So what this is telling me is that mvneta has some built-in resilience
to in-band autoneg mismatches, via MVNETA_GMAC_AN_BYPASS_ENABLE. But that
(a) doesn't make it valid to mix and match a fixed-link with a managed =
    "in-band-status" mode
(b) doesn't mean it's unspecified whether managed = "in-band-status"
    should dictate whether to enable in-band autoneg or not
(c) doesn't mean that other devices/drivers support "AN bypass" to save
    the day and make an invalid DT description appear to work just fine

This further supports my idea that we should make a better attempt of
matching the DSA master's mode with the node we're faking in DSA for
phylink. For Marvell hardware you or Andrew are surely more knowledgeable
to be able to say whether that's needed right now or not. But in the
general case please don't push this to everyone, it just muddies the
waters.
Russell King (Oracle) July 22, 2022, 9:20 p.m. UTC | #30
On Fri, Jul 22, 2022 at 07:56:00PM +0300, Vladimir Oltean wrote:
> On Fri, Jul 22, 2022 at 02:16:04PM +0100, Russell King (Oracle) wrote:
> > > So mvneta at the stage of the commit you've mentioned calls
> > > mvneta_set_autoneg() with the value of pp->use_inband_status. There is
> > > then the exception to be made for the PCS being what's exposed to the
> > > medium, and in that case, ethtool may also override the pp->use_inband_status
> > > variable (which in turn affects the autoneg).
> > > 
> > > So if we take mvneta at this commit as the reference, what we learn is
> > > that using in-band status essentially depends on using in-band autoneg
> > > in the first place.
> > > 
> > > What is hard for me to comprehend is how we ever came to conclude that
> > > for SERDES protocols where clause 37 is possible (2500base-x should be
> > > part of this group), managed = "in-band-status" does not imply in-band
> > > autoneg, considering the mvneta precedent.
> > 
> > That is a recent addition, since the argument was made that when using
> > a 1000base-X fibre transceiver, using ethtool to disable autoneg is a
> > reasonable thing to do - and something that was supported with
> > mvneta_ethtool_set_link_ksettings() as it stands at the point in the
> > commit above.
> 
> I'm sorry, I don't understand. What is the recent addition, and recent
> relative to what? The 2500base-x link mode? Ok, but this is only
> tangentially related to the point overall, more below.

I'm talking about how we handle 1000base-X autoneg - specifically this
commit:

92817dad7dcb net: phylink: Support disabling autonegotiation for PCS

where we can be in 1000base-X with managed = "in-band-status" but we
have autoneg disabled. I thought that is what you were referring to.

(Data excerpts)
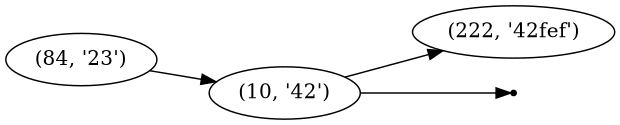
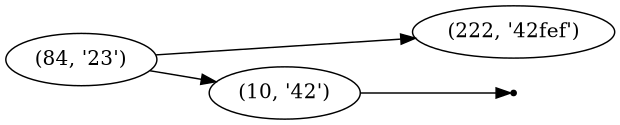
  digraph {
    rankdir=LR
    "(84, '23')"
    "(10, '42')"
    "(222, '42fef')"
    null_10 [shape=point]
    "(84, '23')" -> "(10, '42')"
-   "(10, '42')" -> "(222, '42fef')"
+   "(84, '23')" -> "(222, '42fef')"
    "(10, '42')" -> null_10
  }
* * *
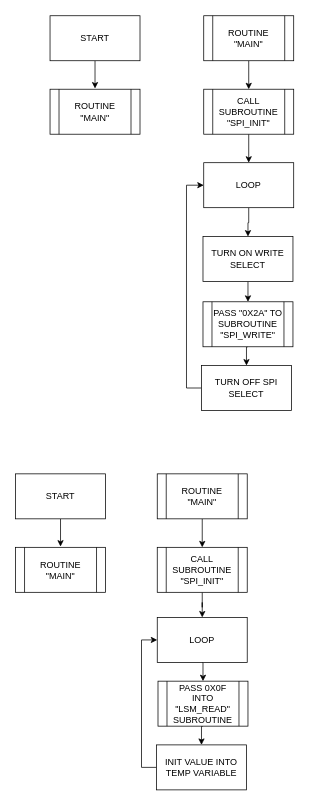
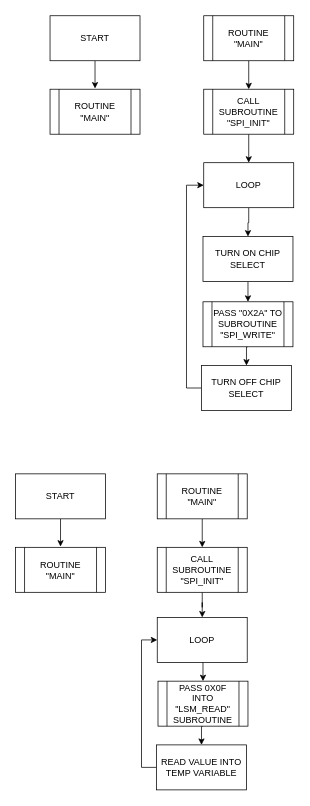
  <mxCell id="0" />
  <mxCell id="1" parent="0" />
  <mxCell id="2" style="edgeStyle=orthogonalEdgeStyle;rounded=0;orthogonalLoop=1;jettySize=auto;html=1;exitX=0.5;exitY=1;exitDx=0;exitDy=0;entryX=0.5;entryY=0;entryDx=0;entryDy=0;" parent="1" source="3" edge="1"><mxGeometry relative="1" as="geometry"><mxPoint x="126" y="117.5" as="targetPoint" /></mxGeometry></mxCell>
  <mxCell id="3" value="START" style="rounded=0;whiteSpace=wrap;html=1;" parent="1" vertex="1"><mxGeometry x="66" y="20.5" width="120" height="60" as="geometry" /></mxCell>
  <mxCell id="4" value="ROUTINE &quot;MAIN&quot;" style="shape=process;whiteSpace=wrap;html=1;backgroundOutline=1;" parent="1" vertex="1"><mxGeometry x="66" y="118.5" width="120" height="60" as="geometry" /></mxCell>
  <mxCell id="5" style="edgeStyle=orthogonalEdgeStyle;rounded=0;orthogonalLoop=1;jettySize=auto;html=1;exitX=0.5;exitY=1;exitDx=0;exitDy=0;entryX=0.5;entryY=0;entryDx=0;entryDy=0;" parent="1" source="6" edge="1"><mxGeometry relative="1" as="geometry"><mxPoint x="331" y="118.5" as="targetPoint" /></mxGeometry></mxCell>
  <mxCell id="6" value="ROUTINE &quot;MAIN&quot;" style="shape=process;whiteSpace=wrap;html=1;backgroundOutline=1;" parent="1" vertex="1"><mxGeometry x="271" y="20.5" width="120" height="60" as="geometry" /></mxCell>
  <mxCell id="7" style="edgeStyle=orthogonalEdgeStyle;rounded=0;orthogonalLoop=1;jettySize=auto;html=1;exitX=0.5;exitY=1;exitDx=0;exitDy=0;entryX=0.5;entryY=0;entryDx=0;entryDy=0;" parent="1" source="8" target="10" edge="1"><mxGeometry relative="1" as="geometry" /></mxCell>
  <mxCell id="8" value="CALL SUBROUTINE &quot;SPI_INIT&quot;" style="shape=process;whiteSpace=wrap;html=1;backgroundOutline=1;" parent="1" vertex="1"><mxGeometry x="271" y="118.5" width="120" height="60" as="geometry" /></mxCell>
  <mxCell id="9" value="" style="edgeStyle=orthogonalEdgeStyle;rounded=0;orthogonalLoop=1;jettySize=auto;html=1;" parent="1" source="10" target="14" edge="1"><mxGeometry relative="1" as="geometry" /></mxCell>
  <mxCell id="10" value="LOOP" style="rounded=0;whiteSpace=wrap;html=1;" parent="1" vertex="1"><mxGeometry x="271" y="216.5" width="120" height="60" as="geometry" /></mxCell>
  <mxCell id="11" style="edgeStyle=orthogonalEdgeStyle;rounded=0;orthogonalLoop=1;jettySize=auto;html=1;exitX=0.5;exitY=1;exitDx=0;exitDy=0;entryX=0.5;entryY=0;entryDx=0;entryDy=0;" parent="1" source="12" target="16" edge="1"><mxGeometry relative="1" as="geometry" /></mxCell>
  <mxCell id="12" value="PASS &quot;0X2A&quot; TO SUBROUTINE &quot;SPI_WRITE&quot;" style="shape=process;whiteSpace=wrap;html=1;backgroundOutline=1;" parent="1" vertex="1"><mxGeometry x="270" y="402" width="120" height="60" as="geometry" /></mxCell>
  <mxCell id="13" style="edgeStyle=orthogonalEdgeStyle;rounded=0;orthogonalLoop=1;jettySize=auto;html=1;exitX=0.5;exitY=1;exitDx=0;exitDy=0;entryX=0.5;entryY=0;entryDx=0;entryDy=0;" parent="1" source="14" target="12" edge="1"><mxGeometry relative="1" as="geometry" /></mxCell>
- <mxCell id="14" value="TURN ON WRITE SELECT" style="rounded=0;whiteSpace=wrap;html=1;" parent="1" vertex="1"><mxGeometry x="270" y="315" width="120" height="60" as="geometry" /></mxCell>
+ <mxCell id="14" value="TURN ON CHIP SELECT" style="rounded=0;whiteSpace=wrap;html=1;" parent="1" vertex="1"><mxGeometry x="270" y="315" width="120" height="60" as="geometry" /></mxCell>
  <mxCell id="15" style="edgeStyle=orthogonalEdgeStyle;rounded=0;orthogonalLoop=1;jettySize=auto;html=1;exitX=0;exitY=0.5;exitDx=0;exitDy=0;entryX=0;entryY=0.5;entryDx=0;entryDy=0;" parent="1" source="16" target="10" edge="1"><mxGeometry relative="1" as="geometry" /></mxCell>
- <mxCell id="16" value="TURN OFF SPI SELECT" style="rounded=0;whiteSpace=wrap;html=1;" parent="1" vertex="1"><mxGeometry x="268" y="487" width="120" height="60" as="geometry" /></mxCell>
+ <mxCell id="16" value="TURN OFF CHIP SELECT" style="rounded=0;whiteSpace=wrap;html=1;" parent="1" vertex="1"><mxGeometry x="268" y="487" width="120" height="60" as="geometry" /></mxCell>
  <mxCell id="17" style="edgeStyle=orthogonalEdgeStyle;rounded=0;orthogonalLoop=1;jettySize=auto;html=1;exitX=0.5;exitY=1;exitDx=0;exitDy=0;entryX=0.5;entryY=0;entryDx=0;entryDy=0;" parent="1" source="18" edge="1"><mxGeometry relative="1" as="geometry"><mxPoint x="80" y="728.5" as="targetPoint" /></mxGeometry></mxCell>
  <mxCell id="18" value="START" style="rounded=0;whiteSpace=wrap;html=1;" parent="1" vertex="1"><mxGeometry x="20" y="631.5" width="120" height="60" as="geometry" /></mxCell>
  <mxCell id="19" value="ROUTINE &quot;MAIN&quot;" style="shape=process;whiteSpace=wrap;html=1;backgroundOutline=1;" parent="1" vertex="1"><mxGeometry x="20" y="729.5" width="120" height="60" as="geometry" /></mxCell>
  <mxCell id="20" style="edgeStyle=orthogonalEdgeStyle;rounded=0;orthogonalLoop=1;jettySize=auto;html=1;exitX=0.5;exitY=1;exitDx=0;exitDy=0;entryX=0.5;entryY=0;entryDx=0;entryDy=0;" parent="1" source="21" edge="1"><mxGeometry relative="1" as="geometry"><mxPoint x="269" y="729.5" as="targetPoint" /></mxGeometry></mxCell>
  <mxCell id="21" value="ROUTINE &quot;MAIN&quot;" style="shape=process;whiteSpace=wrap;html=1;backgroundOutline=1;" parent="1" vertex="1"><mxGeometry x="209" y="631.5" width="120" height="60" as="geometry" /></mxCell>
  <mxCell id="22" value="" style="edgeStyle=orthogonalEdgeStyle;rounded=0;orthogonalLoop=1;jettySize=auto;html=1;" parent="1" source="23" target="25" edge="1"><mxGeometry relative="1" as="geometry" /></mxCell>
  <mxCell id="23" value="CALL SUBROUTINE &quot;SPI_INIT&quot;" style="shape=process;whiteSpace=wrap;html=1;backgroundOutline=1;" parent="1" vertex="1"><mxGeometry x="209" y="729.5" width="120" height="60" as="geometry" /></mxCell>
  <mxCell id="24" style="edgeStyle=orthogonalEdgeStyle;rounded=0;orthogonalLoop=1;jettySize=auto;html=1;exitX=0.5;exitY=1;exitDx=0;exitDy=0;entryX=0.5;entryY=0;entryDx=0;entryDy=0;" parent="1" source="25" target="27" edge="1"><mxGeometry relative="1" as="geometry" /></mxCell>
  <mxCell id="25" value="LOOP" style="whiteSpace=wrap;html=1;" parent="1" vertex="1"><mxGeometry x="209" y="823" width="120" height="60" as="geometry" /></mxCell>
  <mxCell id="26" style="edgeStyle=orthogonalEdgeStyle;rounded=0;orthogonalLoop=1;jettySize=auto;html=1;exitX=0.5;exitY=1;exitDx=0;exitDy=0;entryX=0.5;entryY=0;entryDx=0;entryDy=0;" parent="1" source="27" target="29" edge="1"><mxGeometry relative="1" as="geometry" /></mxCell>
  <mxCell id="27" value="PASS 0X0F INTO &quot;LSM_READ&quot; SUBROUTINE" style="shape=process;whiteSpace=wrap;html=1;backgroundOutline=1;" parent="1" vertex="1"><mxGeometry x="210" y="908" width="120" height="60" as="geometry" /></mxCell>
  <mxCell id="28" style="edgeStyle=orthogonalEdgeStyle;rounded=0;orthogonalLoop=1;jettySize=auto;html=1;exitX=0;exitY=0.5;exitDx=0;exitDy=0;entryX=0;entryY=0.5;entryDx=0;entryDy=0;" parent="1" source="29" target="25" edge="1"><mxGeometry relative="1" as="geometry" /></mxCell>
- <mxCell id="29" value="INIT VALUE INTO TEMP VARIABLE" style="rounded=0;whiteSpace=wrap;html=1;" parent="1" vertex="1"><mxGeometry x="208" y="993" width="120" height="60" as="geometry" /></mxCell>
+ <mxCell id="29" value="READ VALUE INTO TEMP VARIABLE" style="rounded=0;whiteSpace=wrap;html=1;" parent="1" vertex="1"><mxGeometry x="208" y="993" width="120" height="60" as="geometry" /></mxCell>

GIVEN INSTRUCTION 1: In the thread on in-band autonegotiation, which commit does Russell King cite when describing how 1000base-X autoneg is handled?
GIVEN INSTRUCTION 2: Proceed with the thread on in-band autonegotiation from the point where it stops.
The records have no connection to the thread on in-band autonegotiation.

TASK OUTPUT 1: Commit 92817dad7dcb, "net: phylink: Support disabling autonegotiation for PCS."

TASK OUTPUT 2:
As for 2500base-X, I had been raising the issue of AN in the past, for
example (have I said it's really difficult to find old emails even with
google?):

https://lwn.net/ml/netdev/20200618140623.GC1551@shell.armlinux.org.uk/

and eventually I stopped caring about it, as it became pointless to
raise it anymore when we had an established mixture of behaviours. This
is why we have ended up with PCS drivers configuring for no AN for a
firmware description of:

	managed = "in-band-status";
	phy-mode = "2500base-x";

and hence now have unclean semantics for this - some such as mvneta
and mvpp2 will have AN enabled. Others such as pcs-lynx will not.
However, both will request link status from the PCS side and use that
to determine whether the link is up, and use the parameters that the
PCS code returns for the link. Since 2500base-X can only operate at
2.5G, PCS code always reports SPEED_2500, and as half duplex is
virtually never supported above 1G, DUPLEX_FULL.

> > > And why would we essentially redefine its meaning by stating that no,
> > > it is only about the status, not about the autoneg, even though the
> > > status comes from the autoneg for these protocols.
> > 
> > I'm not sure I understand what you're getting at there.
> 
> Sorry if I haven't made my point clear.
> 
> My point is that drivers may have more restrictive interpretations of
> managed = "in-band-status", and the current logic of automatically
> create a fixed-link for DSA's CPU ports is going to cause problems when
> matched up with a DSA master that expects in-band autoneg for whatever
> SERDES protocol.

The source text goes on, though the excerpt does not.